▸ GIVEN RECORDS:
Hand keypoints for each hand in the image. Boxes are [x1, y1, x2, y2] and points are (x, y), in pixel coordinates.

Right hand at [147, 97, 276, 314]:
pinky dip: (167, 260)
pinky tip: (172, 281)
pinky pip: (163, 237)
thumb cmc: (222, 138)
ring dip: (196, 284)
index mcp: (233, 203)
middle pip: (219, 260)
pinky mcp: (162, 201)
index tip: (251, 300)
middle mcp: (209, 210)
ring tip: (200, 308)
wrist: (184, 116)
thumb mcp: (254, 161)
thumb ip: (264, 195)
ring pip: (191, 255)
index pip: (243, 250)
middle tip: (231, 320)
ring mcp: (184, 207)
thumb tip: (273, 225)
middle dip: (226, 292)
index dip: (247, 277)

==

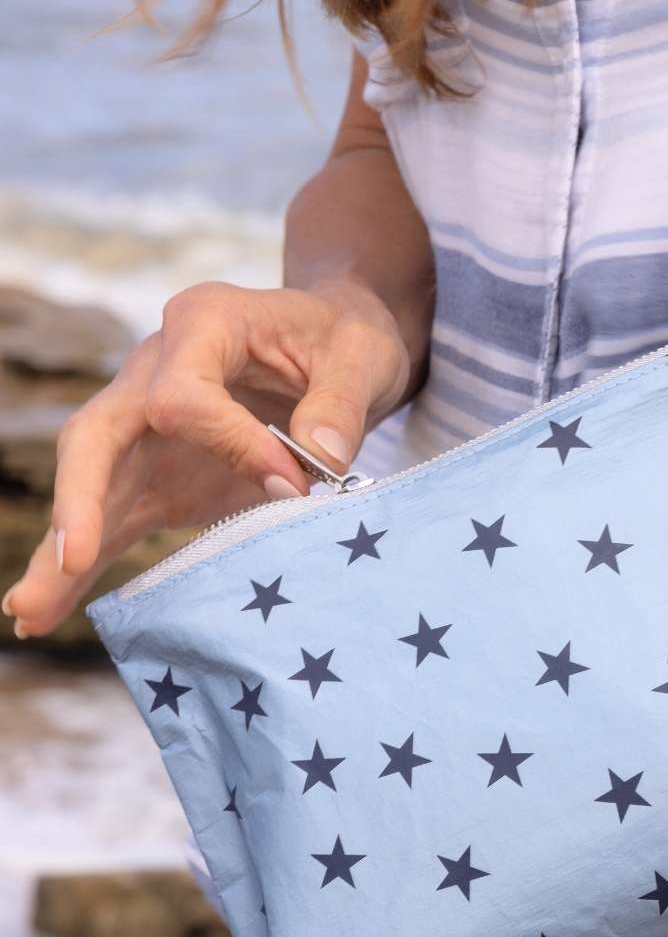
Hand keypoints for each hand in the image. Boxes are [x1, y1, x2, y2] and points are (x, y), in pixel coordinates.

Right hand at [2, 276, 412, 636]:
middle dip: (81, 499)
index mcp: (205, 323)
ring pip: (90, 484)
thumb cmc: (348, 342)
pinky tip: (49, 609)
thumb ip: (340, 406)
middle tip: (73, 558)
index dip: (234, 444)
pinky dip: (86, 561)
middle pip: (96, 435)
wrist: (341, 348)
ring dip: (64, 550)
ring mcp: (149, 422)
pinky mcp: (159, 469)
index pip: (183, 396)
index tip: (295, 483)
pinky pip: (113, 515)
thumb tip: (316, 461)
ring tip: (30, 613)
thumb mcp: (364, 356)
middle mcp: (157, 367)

...

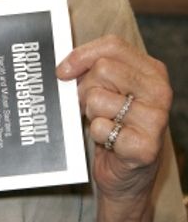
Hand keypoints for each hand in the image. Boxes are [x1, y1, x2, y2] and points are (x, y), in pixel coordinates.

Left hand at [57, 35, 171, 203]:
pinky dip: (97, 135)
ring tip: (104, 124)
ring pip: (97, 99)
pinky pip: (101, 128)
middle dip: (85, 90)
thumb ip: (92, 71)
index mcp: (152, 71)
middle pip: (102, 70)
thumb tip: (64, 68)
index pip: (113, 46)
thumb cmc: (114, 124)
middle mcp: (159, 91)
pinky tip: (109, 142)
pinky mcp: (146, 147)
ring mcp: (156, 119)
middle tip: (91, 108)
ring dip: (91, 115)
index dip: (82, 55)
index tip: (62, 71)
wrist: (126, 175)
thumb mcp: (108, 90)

▸ TASK PROMPT: Copy all lines from the listing that contain "ring".

▸ EXERCISE SOLUTION:
ring dip: (196, 284)
ring tip: (200, 308)
ring pip: (191, 255)
ring mcp: (184, 207)
ring pip: (90, 484)
ring dip: (64, 550)
ring mcp: (149, 422)
ring tip: (30, 613)
ring tip: (104, 124)
ring pip: (97, 99)
ring mcp: (156, 119)
ring dip: (91, 115)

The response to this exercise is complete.